Some friends and I gather together most Saturday mornings for brunch, trying different places around Seattle. While we sometimes have a bigger group, often there are just three of us, the original three who met at a diner early one morning when I was completely jet-lagged and uncharacteristically up early. (I can hardly believe it's been just about a year now). We've eaten at greasy-spoon diners and casual cafés and fancy restaurants. There have been hits and misses, and a few clear favorites, some dependable standbys. I am always late, rushing in with my hair still damp from the shower.
We had been meaning to try Harvest Vine since I first heard that they had started serving brunch. Some friends who have impeccable taste had gone, months ago, and raved about it. Finally, we made it there, after a quick trip to the farmer's market earlier in the morning.

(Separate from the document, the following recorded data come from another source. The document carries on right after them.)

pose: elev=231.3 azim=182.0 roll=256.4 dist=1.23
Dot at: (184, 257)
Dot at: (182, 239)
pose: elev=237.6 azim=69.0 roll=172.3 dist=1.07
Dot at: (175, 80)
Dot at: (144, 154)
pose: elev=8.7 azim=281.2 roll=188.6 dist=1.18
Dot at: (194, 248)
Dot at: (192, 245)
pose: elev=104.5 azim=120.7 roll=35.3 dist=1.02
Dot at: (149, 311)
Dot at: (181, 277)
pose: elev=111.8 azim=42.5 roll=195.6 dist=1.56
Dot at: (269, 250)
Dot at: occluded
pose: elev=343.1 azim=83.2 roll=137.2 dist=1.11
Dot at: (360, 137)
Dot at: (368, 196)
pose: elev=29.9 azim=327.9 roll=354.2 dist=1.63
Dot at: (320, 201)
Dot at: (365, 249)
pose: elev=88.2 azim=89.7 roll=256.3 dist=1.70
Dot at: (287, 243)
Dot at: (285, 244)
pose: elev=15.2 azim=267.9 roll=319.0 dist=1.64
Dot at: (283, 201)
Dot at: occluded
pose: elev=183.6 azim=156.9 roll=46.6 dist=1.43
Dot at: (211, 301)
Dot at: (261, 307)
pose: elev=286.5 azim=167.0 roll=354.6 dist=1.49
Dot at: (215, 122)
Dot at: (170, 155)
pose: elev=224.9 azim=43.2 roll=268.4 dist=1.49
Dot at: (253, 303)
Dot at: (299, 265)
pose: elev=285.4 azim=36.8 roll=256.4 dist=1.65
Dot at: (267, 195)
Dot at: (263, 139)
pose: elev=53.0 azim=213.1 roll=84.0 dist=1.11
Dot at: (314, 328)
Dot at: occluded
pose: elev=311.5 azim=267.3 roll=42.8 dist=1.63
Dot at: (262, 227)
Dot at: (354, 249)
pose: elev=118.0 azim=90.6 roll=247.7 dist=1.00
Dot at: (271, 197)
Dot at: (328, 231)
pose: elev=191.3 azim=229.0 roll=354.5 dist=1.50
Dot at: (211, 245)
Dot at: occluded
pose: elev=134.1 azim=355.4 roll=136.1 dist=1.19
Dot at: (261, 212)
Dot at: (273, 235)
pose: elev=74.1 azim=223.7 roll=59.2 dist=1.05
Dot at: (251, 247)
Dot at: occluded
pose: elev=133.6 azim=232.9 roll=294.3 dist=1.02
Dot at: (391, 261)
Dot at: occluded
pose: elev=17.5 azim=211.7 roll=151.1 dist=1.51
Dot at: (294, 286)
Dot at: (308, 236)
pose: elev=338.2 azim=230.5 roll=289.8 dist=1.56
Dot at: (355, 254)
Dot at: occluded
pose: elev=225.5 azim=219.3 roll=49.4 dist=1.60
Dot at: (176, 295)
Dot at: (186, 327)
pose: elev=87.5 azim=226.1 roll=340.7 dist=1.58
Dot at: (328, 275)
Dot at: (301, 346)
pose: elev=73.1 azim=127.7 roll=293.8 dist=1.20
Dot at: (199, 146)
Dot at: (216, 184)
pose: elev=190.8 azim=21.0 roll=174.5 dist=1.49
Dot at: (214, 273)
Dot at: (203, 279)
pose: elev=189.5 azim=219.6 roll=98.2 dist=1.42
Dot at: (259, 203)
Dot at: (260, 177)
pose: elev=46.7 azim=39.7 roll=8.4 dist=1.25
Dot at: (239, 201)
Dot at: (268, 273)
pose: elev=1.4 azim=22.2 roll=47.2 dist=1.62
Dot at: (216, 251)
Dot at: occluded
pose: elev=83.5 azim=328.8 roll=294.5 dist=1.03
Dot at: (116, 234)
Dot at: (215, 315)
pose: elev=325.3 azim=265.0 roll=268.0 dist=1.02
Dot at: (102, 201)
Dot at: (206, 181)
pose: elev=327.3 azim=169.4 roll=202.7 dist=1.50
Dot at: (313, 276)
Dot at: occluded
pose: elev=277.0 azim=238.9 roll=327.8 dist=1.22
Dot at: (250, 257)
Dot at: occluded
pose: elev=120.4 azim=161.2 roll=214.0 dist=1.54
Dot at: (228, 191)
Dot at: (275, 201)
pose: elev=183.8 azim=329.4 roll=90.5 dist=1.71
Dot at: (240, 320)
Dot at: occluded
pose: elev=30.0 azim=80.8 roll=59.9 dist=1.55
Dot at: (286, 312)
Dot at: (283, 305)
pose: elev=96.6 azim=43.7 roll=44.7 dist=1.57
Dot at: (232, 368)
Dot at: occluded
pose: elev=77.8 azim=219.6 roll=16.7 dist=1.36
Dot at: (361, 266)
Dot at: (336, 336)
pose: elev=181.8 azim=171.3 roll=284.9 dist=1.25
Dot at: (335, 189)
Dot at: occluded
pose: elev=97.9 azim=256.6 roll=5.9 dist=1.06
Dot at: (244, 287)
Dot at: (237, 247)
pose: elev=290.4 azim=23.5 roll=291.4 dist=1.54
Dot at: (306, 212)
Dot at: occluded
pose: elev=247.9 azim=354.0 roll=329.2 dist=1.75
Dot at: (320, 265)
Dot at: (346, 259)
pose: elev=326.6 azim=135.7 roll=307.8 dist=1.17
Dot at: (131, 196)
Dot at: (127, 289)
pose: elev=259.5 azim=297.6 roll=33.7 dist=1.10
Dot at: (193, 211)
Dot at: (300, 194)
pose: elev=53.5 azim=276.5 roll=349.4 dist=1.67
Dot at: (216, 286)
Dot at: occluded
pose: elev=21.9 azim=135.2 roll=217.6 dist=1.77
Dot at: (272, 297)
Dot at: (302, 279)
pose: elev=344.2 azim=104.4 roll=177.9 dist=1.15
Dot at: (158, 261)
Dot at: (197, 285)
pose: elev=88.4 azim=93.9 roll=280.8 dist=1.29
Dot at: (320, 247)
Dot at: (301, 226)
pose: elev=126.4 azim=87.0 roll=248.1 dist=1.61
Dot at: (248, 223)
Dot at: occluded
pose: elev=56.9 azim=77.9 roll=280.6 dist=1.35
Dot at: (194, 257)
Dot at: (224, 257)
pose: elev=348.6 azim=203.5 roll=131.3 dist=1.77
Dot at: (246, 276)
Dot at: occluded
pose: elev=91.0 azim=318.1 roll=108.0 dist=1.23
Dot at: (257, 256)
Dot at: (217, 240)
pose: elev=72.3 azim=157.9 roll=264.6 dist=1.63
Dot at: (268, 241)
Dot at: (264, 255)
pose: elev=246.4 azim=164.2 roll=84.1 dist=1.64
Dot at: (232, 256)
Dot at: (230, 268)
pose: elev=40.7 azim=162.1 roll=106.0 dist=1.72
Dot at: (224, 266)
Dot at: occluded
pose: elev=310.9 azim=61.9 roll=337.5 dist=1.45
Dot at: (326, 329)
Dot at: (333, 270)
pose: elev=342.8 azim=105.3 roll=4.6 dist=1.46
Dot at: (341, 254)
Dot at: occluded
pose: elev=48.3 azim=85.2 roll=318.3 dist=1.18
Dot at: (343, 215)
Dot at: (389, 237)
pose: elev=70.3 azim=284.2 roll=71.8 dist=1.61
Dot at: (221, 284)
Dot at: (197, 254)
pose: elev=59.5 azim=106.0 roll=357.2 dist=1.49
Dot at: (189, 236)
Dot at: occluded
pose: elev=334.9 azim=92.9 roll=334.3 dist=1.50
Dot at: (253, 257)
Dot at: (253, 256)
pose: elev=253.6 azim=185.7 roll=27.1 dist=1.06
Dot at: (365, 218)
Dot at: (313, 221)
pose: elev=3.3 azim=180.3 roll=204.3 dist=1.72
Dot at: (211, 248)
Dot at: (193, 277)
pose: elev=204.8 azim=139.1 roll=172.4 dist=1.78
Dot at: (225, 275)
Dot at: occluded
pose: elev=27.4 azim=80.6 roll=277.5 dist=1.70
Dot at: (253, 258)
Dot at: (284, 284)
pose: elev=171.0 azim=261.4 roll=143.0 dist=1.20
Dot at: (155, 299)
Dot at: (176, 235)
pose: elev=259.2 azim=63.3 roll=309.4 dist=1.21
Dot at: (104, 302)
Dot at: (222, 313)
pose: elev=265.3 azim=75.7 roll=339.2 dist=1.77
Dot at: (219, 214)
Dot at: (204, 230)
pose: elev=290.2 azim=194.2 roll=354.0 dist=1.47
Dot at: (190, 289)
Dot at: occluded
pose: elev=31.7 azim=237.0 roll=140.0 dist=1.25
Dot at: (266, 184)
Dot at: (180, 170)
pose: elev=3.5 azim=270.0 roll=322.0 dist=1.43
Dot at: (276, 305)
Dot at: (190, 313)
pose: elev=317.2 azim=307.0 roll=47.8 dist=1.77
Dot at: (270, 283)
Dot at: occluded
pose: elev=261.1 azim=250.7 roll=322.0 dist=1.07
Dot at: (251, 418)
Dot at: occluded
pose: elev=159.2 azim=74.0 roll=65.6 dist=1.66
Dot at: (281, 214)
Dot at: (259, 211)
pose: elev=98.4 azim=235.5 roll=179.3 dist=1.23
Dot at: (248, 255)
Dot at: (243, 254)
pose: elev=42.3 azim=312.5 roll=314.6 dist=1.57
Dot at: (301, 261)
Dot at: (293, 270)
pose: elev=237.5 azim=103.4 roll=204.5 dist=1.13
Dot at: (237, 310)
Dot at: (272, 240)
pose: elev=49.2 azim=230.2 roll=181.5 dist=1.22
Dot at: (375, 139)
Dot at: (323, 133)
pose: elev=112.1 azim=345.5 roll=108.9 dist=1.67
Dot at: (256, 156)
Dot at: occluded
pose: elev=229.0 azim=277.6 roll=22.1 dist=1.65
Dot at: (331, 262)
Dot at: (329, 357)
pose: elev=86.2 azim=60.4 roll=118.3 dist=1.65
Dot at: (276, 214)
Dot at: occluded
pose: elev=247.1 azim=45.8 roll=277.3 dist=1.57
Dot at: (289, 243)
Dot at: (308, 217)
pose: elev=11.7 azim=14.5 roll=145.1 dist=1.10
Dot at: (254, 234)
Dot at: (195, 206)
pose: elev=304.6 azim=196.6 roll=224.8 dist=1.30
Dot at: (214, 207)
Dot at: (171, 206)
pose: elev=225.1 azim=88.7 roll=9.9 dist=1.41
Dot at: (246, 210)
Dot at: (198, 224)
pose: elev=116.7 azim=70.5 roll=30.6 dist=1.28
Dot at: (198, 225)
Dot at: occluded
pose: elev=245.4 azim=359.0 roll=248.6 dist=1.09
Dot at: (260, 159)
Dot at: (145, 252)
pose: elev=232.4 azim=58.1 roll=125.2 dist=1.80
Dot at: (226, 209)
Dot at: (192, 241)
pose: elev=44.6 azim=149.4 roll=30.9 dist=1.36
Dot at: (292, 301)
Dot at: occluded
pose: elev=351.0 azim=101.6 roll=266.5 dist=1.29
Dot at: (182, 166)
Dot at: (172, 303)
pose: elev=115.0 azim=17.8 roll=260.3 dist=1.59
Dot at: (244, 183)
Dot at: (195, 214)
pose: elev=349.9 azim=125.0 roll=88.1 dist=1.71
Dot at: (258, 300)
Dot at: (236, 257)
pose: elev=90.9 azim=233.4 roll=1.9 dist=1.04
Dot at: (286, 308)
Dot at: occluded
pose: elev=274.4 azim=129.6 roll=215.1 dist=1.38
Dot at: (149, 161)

It was early, just after they opened; only a few tables were full. We ordered coffee and caracolillos (sweet rolls shaped like the snails they are named for), quickly, and debated over the rest of the menu. We all ordered eggs; I chose eggs scrambled with chanterelles and bacon. The caracolillos were perfect, spiraled rolls of soft dough that seemed like a cross between a croissant and brioche. They are a sign of good things to come.
Everything was perfect - M.'s baked eggs with tomato sauce and goodness knows what else, J.'s poached eggs and sausage, my scramble that is almost custard-like in its softness. The bacon is home-cured and the chanterelles are cooked just right, even if my revuelto looks, honestly, a little revolting. (There is no way to make eggs scrambled with mushrooms attractive). We mop up every bite with our toasts and mutter about what we might order next time, or if perhaps there is room in our stomachs for another dish. There isn't, of course. We'll have to come back, and soon. There have been few brunches as spot-on as this one. Watch out, Seattle. A new gold standard has been found.